Universität KonstanzExzellenzcluster: Kulturelle Grundlagen von Integration

Licht und Nichtlicht

Das optisch Ungewisse der Frühen Neuzeit

Prof. Dr. Stephan Gregory

Abstract

In dem Projekt geht es um eine Erkundung der Zusammenhänge von Licht, Wahrheit und Wissen in der Frühen Neuzeit. Ausgangspunkt der Betrachtung ist auf der einen Seite das Wissen vom Licht (wie auch die entsprechenden Formen der Unwissenheit oder des Nichtwissens), auf der anderen Seite das "Licht des Wissens", also Licht als Metapher des Wissens. Dabei handelt es sich darum, zwei Geschichten, die gewöhnlich separat erzählt werden – die Geschichte des (optischen, physikalischen) Wissens vom Licht und die Geschichte der (philosophischen, theologischen, literarischen, künstlerischen etc.) Lichtmetaphorik – als eine Geschichte zu behandeln, nämlich als Geschichte ihrer wechselseitigen Bestimmungen und Übertragungen.

So wie die Begriffe der Wahrheit und des Wissens durch die jeweiligen Weisen des im-Licht-Seins kontaminiert werden, gehen umgekehrt die Bestimmungen von Wahrheit und Wissen in die Lichtgestaltung ihrer Zeit ein: in die Theorien des Lichts ebenso wie in das Licht der Malerei, in die alltägliche Wahrnehmung des Lichts ebenso wie in die Konstruktion optischer Geräte. Eine Geschichte des im-Licht-Seins wäre also zugleich eine Geschichte des In-der-Wahrheit-Seins (und umgekehrt), und die Herausforderung liegt darin, herauszufinden, worin dieses „Zugleich“ besteht.
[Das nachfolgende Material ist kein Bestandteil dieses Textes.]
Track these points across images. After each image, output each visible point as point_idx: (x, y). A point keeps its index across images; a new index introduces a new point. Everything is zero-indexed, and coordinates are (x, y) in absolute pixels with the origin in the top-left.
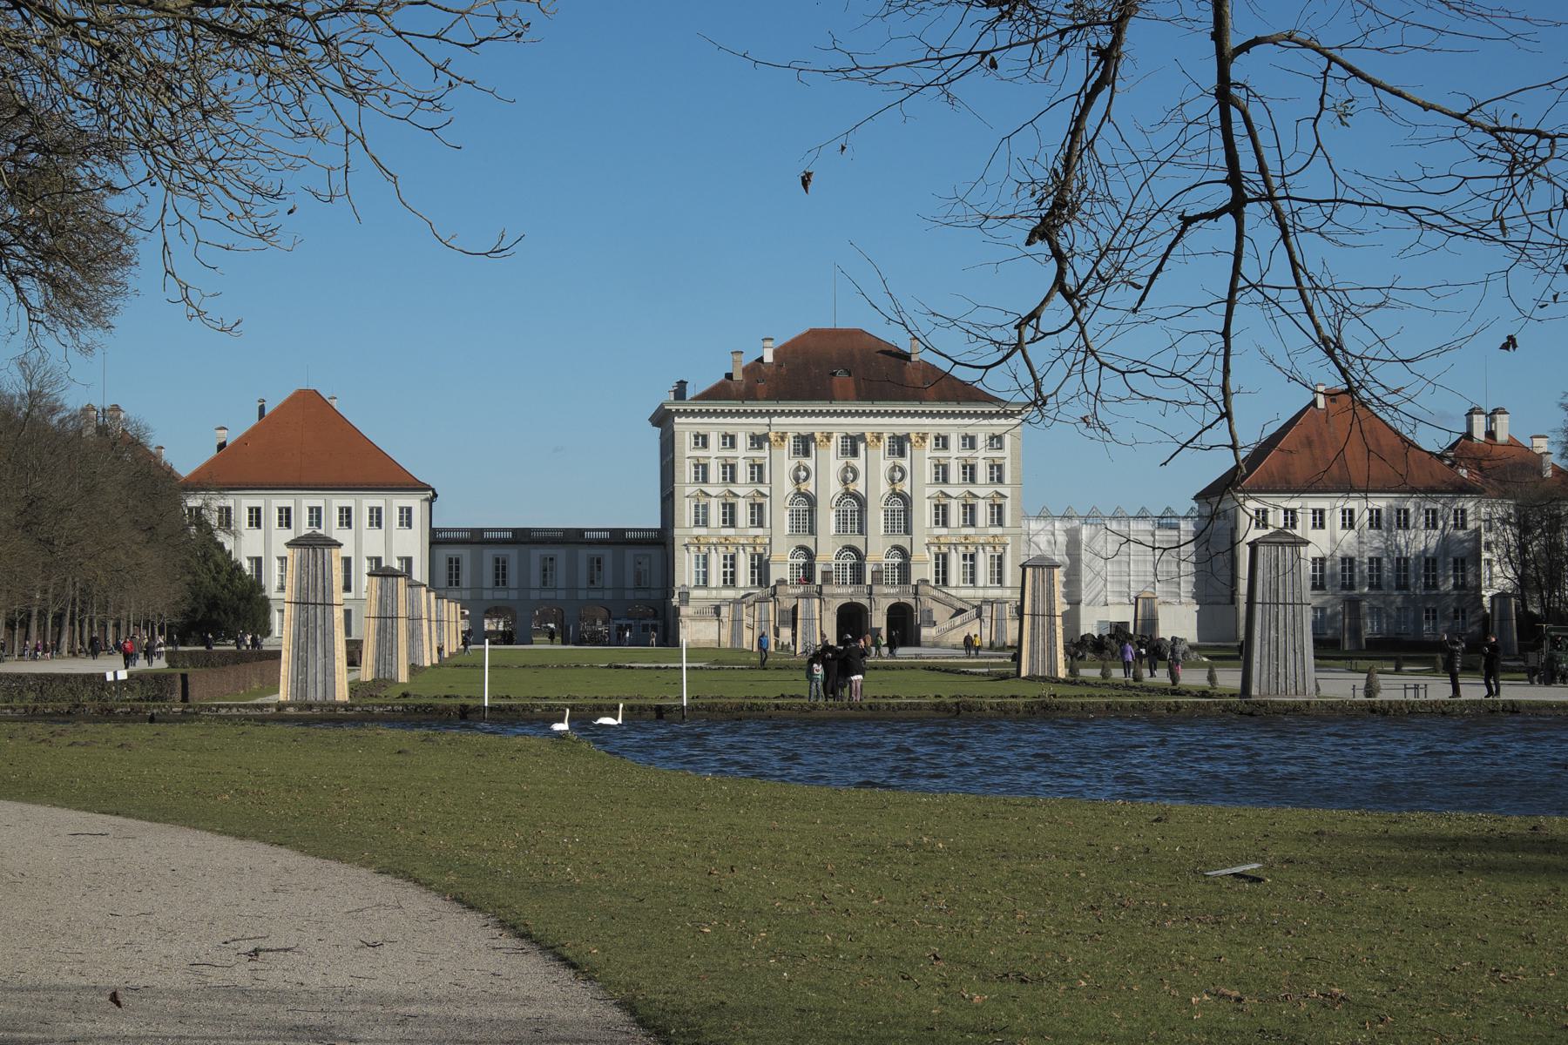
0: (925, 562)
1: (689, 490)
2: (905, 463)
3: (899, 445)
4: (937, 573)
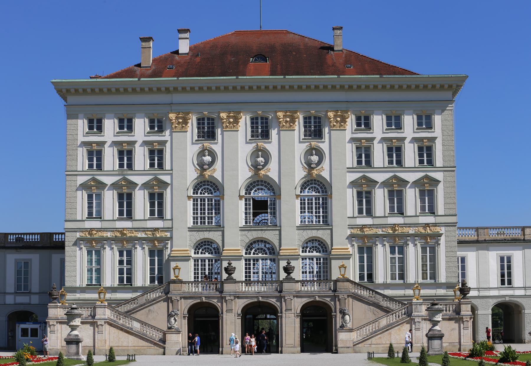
0: (347, 257)
1: (81, 180)
2: (324, 146)
4: (362, 268)
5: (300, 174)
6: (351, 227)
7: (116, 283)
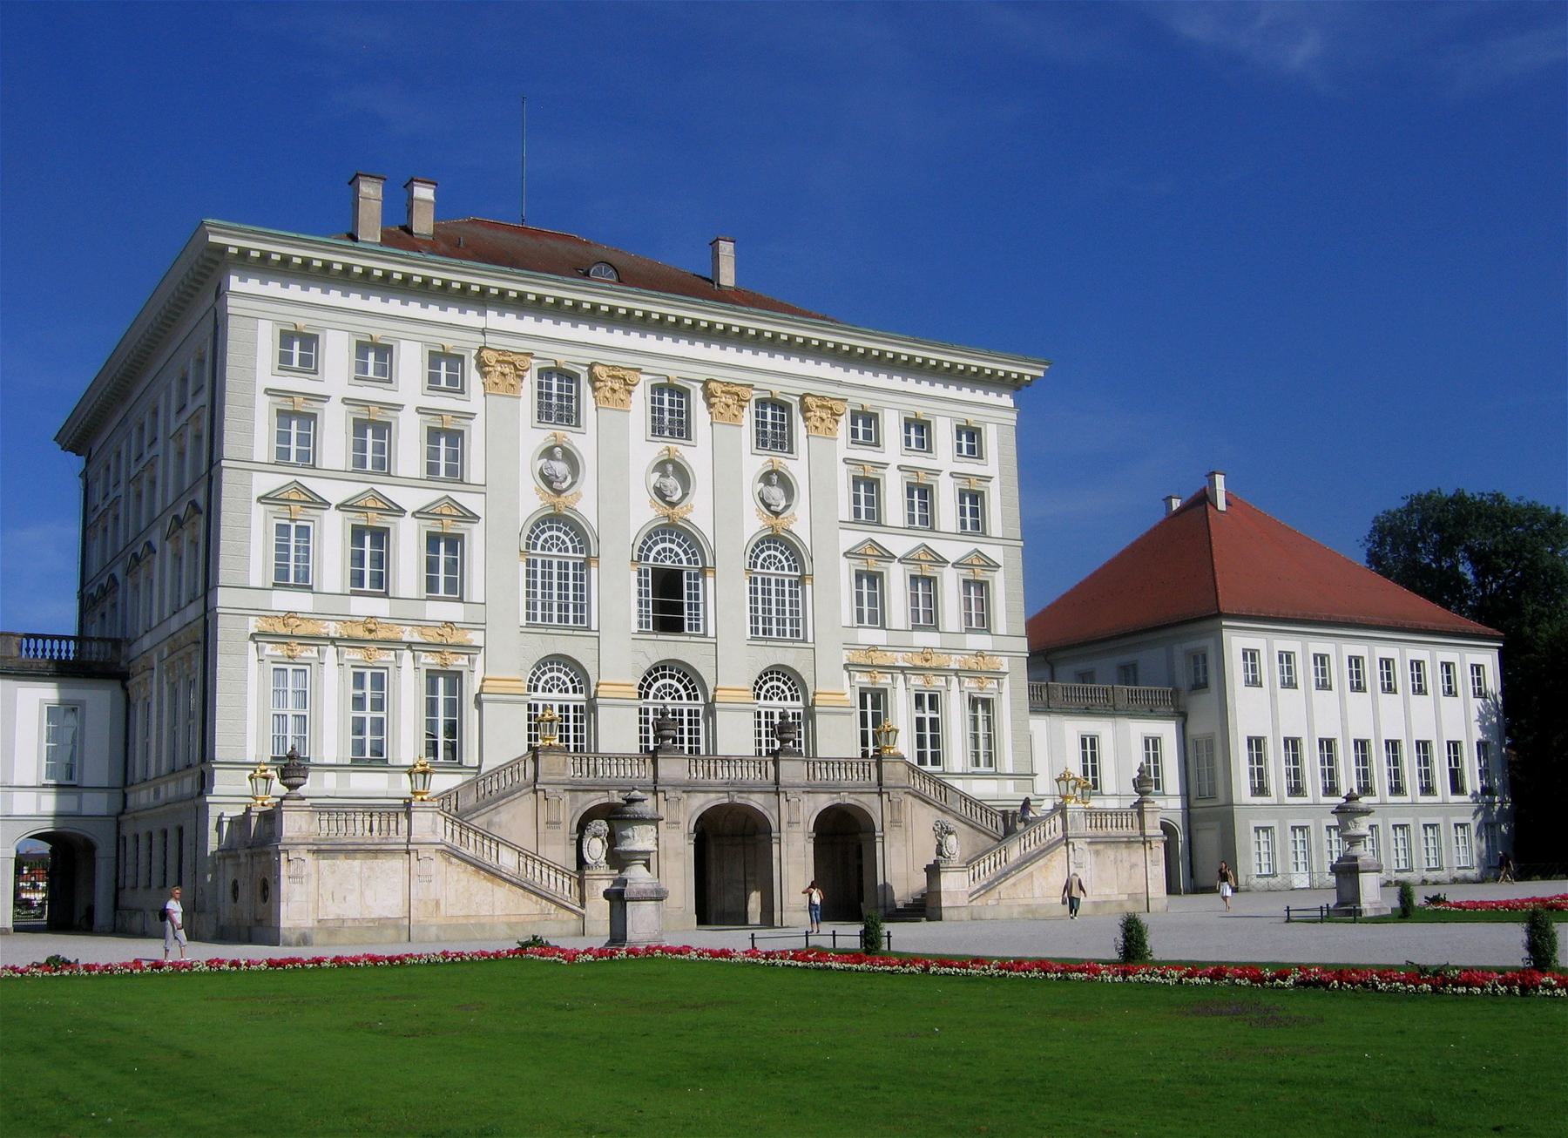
1: (266, 483)
2: (796, 468)
3: (775, 427)
5: (753, 524)
6: (851, 646)
7: (348, 757)
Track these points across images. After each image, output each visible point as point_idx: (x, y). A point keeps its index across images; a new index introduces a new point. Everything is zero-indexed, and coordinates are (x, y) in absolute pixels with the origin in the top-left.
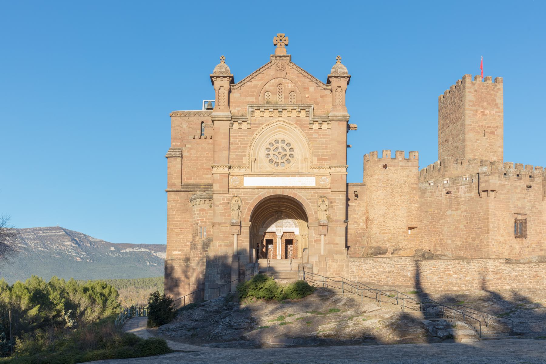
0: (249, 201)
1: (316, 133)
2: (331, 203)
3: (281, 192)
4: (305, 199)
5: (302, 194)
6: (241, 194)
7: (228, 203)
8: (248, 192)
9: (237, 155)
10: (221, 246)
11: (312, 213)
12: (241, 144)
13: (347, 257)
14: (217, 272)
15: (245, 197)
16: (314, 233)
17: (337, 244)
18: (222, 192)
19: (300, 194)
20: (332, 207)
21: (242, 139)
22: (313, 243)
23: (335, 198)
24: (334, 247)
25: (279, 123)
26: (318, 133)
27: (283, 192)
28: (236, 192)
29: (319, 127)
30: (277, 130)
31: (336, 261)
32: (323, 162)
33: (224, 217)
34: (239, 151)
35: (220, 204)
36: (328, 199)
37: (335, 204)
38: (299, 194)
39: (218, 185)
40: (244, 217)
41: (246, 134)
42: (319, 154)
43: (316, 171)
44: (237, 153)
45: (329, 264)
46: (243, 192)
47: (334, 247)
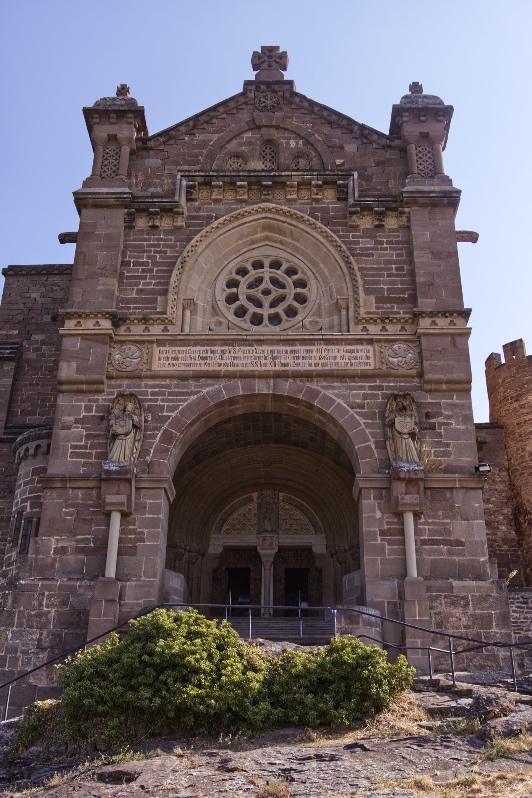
0: (169, 414)
1: (368, 237)
2: (428, 416)
3: (268, 389)
4: (347, 406)
5: (336, 391)
6: (146, 393)
7: (102, 418)
8: (168, 387)
9: (140, 291)
10: (62, 551)
11: (369, 446)
12: (155, 264)
13: (501, 588)
14: (39, 640)
15: (157, 400)
16: (380, 509)
17: (458, 543)
18: (84, 387)
19: (329, 393)
20: (433, 427)
21: (160, 252)
22: (376, 540)
23: (439, 403)
24: (450, 553)
25: (264, 215)
26: (373, 237)
27: (274, 386)
28: (128, 386)
29: (377, 223)
30: (259, 235)
31: (462, 602)
32: (393, 307)
33: (83, 460)
34: (148, 281)
35: (77, 421)
36: (419, 406)
37: (441, 420)
38: (323, 391)
39: (74, 365)
40: (148, 458)
41: (170, 240)
42: (382, 286)
43: (374, 330)
44: (140, 287)
45: (439, 613)
46: (153, 386)
47: (450, 553)
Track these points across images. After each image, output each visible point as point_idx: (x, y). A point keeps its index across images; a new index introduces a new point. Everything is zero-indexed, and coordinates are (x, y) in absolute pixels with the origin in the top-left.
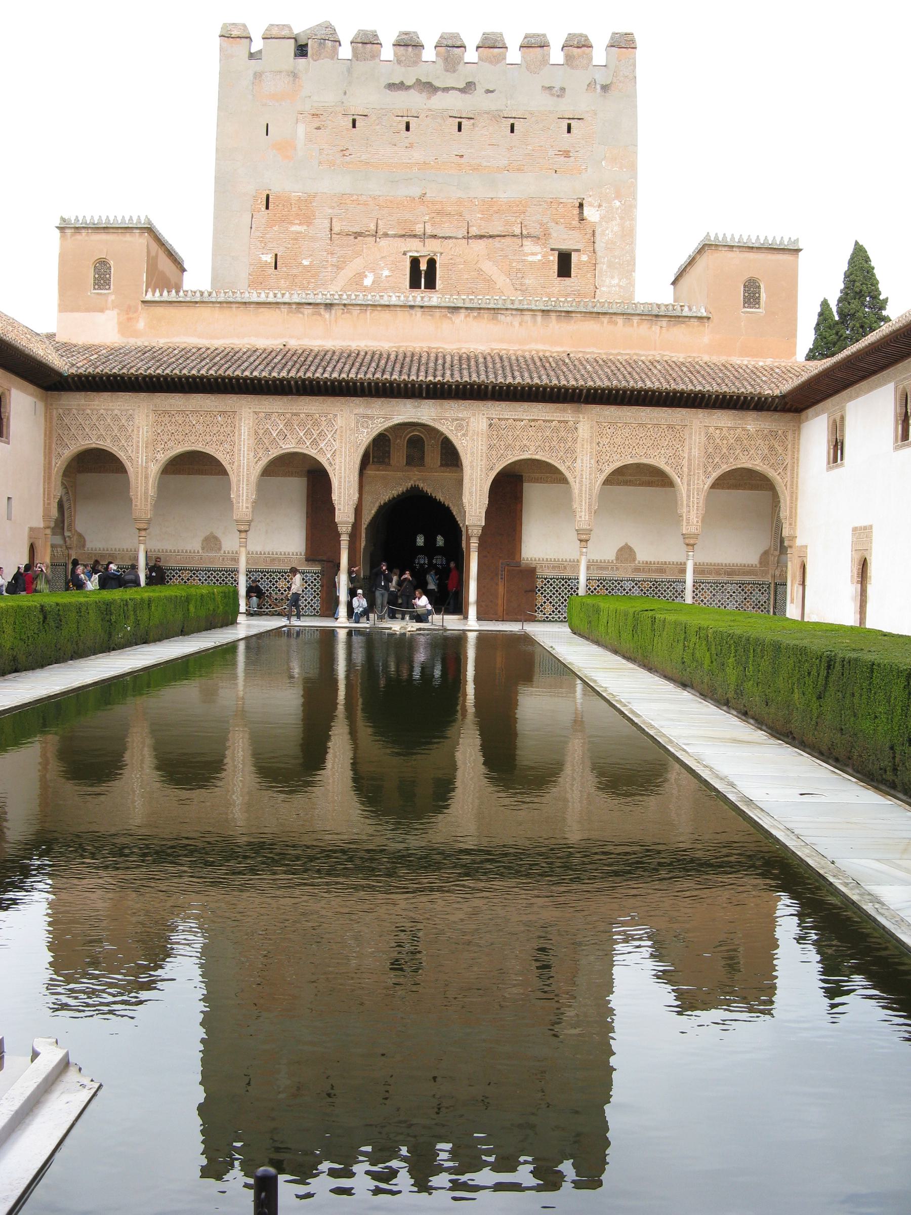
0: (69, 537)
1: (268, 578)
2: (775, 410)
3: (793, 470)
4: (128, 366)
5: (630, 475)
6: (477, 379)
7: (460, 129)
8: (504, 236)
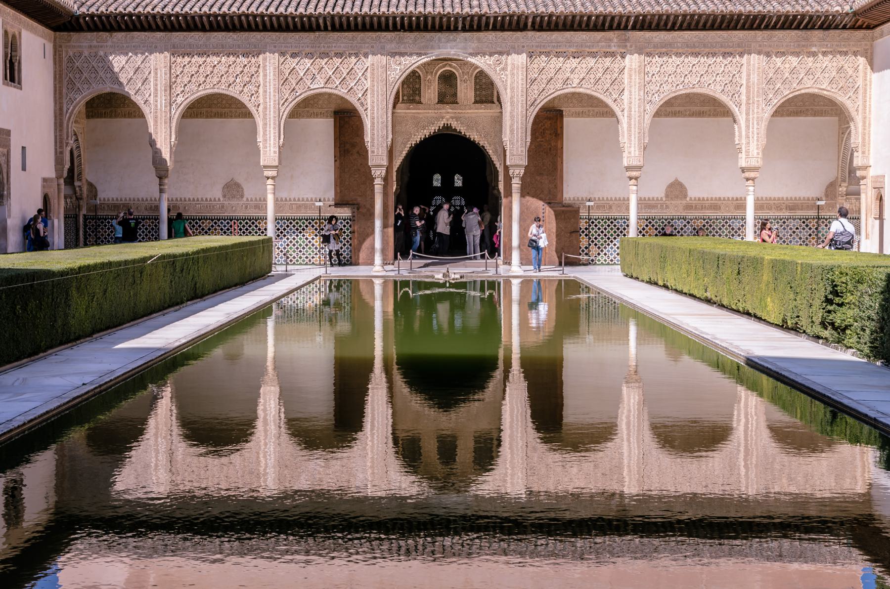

In dem vorgeschlagenen Projekt geht es darum zu verstehen, wie sich im 17. und 18. Jahrhundert Licht und Wahrheit neu konfigurieren, und zwar in wechselseitiger Abhängigkeit: Wenn es sich einerseits darum handelt, den Anteil des Unbegrifflichen in der philosophischen Begrifflichkeit zu bestimmen, so soll andererseits gezeigt werden, wie die neue Ordnung der Wahrheit (die Gründung von Wissen in der subjektiven Gewissheit) zugleich eine neue Ordnung des Lichts hervorbringt. Über den von Blumenberg ins Auge gefassten Bereich der theologischen, philosophischen und künstlerischen Lichtsymbolik und -metaphorik hinaus soll dies vor allem auch an den optischen Theorien, Geräten und Praktiken der Frühen Neuzeit überprüft werden. Eine vorläufige These wäre, dass die Wahrheitsproblematik der Epoche den optischen Dispositiven gleichsam eingebaut ist; in ihnen und an ihnen erprobt sich die auf subjektive Gewissheit ausgerichtete Erkenntnisordnung der Neuen Wissenschaft. Einerseits werden sie – wie z.B. das Fernrohr, das Mikroskop oder die Camera obscura – immer wieder als Zeugen der neuen Wahrheitsauffassung aufgerufen, werden als paradigmatische Verwirklichung einer objektiven, technisch korrigierten Erkenntnis ins Feld geführt. Andererseits müssen sie, um auf diese Weise als Wahrheitsmodell gebraucht werden zu können, auch entsprechend konfiguriert werden; sie müssen als Wissens- und Wahrheitsmaschinen gebaut werden. So wie also das neue „Licht des Wissens“ (die Einsetzung des menschlichen Verstandes als erkenntnisbegründendes lumen naturale) von einem bestimmten „Wissen des Lichts“ abhängig ist, so geht umgekehrt der erkenntnistheoretische Auftrag (die Repräsentation von Wissen für ein Subjekt) in die physikalischen Theorien des Lichts, in die optischen Berechnungen und Geräte sowie in den Praktiken des Sehens ein.

Dabei handelt es sich nicht einfach darum, die aus den Visual Studies geläufige These von der „Rationalisierung des Sehens“ auf die Theorien und Apparate des Lichts zu übertragen und die Geschichte des Lichts als die Geschichte seiner zunehmenden Zähmung, Berechnung und Entzauberung zu erzählen. Wenn es so etwas wie einen neuzeitlichen Willen zum Wissen gibt, und wenn eine seiner Anstrengungen darin besteht, sich das Licht als Erkenntnisinstrument gefügig zu machen, so wird der Einsatz einer historischen Betrachtung nicht nur darin bestehen, zu sehen, wie und auf welchen Schauplätzen sich eine solche Unterwerfung vollzieht, er wird auch darin bestehen, zu sehen, wann und wo sie nicht funktioniert.